DK: Thank you! I’ve wondered about what quantum perceptions and thinking might be, as long as I’ve understood the basics of quantum theory. In 2013 or 2014, I was reading Stephen Baxter’s collection Vacuum Diagrams and it contained a short story about a quantum man. I was impressed, but also inspired to do my own take on it.
In designing someone who might be able to have quantum perceptions though, the biggest challenge was figuring out how to avoid quantum collapse due to human or conscious observation. One interpretation of quantum theory (not a dominant one) contends that consciousness itself is partly responsible for the collapse of quantum phenomena into what we see and experience. So I felt that in science fictional terms, trying to knock out consciousness might be a way to explore this kind of world, to have the Homo quantus offshoot of humanity to be truly alien, moreso even that the Puppets who are behaviorally and morally alien, or the mongrels who are physically and environmentally alien.
Will there be sequels to The Quantum Magician, or future books set in the same universe?
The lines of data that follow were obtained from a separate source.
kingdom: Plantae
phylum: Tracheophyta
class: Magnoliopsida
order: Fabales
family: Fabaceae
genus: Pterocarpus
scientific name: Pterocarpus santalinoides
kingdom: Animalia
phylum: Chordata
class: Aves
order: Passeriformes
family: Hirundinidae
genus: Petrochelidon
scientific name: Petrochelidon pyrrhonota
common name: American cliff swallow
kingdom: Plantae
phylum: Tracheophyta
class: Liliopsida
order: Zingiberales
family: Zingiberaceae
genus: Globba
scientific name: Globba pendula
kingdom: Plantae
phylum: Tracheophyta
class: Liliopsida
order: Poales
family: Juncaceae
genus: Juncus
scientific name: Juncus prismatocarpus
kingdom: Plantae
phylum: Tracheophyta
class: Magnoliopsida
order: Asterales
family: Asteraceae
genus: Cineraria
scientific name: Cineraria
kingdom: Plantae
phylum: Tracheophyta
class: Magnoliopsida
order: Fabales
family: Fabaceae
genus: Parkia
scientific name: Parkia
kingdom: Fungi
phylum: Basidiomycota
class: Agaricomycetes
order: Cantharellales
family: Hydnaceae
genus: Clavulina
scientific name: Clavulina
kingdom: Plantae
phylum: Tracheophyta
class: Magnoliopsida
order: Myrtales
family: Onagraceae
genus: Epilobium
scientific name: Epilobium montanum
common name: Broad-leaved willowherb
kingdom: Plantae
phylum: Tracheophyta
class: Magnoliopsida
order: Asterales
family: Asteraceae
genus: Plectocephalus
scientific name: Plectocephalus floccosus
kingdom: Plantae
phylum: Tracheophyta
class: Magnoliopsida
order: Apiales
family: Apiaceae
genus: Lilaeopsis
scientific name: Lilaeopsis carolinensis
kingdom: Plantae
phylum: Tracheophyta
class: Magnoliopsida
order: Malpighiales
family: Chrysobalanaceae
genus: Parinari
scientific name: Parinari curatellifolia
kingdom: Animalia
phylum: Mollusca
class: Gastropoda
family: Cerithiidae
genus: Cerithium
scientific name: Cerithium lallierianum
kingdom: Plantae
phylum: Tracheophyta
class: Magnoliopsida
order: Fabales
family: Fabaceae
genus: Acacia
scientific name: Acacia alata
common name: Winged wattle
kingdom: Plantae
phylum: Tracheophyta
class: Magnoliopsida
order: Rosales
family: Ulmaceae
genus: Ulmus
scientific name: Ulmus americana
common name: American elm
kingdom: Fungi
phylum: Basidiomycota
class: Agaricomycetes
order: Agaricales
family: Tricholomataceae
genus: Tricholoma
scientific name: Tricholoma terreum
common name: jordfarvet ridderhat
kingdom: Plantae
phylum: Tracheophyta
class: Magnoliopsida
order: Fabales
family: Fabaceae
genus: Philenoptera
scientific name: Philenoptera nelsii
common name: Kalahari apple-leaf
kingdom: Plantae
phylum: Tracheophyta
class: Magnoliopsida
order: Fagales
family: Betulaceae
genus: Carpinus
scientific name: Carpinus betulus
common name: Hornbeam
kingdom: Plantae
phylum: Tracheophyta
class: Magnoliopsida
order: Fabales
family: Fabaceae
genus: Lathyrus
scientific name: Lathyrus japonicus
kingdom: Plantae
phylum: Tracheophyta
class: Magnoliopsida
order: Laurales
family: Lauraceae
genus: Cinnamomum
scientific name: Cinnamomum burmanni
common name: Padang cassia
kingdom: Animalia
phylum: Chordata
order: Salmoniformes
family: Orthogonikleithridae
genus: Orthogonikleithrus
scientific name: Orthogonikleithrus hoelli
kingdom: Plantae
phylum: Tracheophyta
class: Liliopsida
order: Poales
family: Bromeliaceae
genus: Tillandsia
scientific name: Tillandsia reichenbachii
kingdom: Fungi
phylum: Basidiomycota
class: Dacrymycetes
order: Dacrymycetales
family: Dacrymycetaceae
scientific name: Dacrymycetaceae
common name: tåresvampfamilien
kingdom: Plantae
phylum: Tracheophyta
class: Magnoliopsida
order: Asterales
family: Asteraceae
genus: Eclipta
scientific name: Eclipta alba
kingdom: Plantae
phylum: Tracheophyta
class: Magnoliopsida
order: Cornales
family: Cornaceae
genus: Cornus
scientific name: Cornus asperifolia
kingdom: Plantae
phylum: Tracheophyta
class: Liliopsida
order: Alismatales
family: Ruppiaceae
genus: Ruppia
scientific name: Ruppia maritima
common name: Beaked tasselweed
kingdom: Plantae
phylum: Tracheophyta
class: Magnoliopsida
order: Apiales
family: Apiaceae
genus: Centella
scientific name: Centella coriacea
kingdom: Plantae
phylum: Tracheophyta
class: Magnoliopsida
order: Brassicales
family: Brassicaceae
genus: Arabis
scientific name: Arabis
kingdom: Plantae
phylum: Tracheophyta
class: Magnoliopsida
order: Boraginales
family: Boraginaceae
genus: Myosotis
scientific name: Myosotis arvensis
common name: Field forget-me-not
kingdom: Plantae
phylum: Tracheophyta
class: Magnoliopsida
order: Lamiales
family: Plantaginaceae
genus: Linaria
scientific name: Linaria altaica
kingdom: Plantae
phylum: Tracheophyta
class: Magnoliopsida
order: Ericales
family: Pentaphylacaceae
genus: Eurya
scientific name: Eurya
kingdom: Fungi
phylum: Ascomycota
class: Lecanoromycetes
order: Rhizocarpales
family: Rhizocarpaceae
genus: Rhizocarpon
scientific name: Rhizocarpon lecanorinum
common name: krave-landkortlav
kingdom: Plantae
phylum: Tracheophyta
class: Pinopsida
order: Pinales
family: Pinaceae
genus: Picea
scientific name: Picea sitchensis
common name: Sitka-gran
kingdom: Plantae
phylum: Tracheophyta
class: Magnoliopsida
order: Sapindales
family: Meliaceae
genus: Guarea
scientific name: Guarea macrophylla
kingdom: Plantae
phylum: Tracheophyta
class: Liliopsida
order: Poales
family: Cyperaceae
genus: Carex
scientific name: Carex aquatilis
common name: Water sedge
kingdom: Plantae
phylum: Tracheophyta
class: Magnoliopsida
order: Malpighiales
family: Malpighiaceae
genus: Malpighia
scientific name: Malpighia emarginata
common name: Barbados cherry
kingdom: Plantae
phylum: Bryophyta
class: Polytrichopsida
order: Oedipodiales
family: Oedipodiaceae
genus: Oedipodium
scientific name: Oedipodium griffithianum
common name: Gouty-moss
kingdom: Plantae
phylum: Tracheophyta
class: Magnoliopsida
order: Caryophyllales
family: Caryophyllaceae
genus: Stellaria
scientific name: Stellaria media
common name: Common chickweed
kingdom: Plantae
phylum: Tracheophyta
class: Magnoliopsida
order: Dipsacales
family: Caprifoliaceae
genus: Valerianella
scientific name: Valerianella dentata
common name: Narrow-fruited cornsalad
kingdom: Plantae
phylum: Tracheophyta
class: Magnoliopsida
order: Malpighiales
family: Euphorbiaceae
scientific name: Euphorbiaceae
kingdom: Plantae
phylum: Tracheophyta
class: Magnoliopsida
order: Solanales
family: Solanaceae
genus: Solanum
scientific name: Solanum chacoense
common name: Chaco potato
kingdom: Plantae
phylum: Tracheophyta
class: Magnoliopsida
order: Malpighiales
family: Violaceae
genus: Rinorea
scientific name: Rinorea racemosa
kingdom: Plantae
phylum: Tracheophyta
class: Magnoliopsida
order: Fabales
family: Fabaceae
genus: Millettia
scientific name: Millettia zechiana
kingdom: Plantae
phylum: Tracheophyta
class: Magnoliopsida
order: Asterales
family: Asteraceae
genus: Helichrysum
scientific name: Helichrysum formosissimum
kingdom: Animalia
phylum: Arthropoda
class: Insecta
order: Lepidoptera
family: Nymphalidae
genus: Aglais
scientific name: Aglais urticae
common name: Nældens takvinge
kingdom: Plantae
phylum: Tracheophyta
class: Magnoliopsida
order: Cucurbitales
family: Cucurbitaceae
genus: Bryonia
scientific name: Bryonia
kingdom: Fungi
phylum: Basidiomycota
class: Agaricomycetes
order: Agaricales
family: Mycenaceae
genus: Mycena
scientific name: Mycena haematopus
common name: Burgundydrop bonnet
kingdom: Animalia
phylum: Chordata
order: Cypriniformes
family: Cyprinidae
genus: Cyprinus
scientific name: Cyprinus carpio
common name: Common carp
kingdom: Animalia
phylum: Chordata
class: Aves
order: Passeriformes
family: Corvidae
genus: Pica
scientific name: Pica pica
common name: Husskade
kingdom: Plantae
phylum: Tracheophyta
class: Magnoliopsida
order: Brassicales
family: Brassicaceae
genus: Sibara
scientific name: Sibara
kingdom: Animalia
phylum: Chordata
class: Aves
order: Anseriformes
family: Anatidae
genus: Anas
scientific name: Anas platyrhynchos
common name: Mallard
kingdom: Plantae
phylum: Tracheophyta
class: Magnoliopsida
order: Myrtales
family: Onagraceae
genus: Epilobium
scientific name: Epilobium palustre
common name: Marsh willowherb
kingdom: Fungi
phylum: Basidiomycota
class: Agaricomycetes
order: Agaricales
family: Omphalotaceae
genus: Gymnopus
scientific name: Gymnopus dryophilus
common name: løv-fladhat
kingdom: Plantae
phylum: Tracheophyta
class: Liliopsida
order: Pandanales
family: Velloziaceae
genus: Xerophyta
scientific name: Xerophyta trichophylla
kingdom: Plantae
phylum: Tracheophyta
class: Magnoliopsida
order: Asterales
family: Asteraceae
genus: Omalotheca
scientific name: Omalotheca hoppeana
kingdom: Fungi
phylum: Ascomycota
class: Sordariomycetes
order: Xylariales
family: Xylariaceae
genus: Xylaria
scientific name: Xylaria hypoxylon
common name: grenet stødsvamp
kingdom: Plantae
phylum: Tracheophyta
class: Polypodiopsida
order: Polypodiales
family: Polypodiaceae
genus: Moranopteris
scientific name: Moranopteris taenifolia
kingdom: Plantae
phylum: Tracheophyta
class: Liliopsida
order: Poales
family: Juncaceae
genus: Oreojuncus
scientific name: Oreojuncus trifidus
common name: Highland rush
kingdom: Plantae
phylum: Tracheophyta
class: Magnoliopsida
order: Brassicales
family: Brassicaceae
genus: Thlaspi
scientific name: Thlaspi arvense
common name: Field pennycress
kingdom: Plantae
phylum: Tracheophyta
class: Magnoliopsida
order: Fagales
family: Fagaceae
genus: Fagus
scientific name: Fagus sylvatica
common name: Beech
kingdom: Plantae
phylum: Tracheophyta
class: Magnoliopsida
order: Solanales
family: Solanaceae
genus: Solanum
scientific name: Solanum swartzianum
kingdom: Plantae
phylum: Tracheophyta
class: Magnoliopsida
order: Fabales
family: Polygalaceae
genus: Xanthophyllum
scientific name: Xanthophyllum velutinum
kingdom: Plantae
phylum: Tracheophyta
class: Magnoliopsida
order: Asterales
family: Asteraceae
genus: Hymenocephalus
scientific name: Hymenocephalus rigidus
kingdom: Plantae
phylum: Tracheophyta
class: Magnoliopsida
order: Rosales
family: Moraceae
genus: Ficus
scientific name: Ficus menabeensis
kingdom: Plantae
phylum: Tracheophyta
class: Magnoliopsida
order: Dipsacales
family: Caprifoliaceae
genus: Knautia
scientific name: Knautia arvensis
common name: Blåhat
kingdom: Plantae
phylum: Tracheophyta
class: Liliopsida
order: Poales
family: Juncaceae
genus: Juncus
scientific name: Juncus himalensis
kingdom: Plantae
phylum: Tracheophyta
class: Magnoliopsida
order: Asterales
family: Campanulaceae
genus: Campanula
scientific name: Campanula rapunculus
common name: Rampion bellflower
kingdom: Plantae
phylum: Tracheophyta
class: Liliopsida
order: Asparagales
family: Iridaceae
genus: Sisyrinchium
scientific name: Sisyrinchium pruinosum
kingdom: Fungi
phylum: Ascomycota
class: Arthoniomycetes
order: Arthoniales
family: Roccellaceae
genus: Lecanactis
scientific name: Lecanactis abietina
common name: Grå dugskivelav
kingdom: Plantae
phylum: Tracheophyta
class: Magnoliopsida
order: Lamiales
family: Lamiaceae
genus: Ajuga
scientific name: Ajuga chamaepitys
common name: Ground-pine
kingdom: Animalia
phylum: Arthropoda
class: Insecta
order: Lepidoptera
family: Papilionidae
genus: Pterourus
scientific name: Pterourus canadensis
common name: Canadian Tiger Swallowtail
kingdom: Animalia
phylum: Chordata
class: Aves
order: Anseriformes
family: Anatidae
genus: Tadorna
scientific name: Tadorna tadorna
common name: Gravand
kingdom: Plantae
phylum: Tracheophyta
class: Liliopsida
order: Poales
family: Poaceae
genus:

DK: Yes! They haven’t been publicized yet, but I’ve already delivered The Quantum Garden to Solaris Books, which stars most of the characters from the first book. And we’re negotiating on the sale of The House of Styx, the first novel in a duology that is set about 250 years before the events in The Quantum Magician, and is set in the clouds of Venus and details the very humble beginnings of the interstellar post-Québécois empire that we see as the Congregate in The Quantum Magician and The Quantum Garden. I have some thoughts on one or two novels after The Quantum Garden, but haven’t started outlining yet.
And that’s that!
The Quantum Magician is published by Solaris books and is available for sale online and at major book retailers like Amazon and Chapters.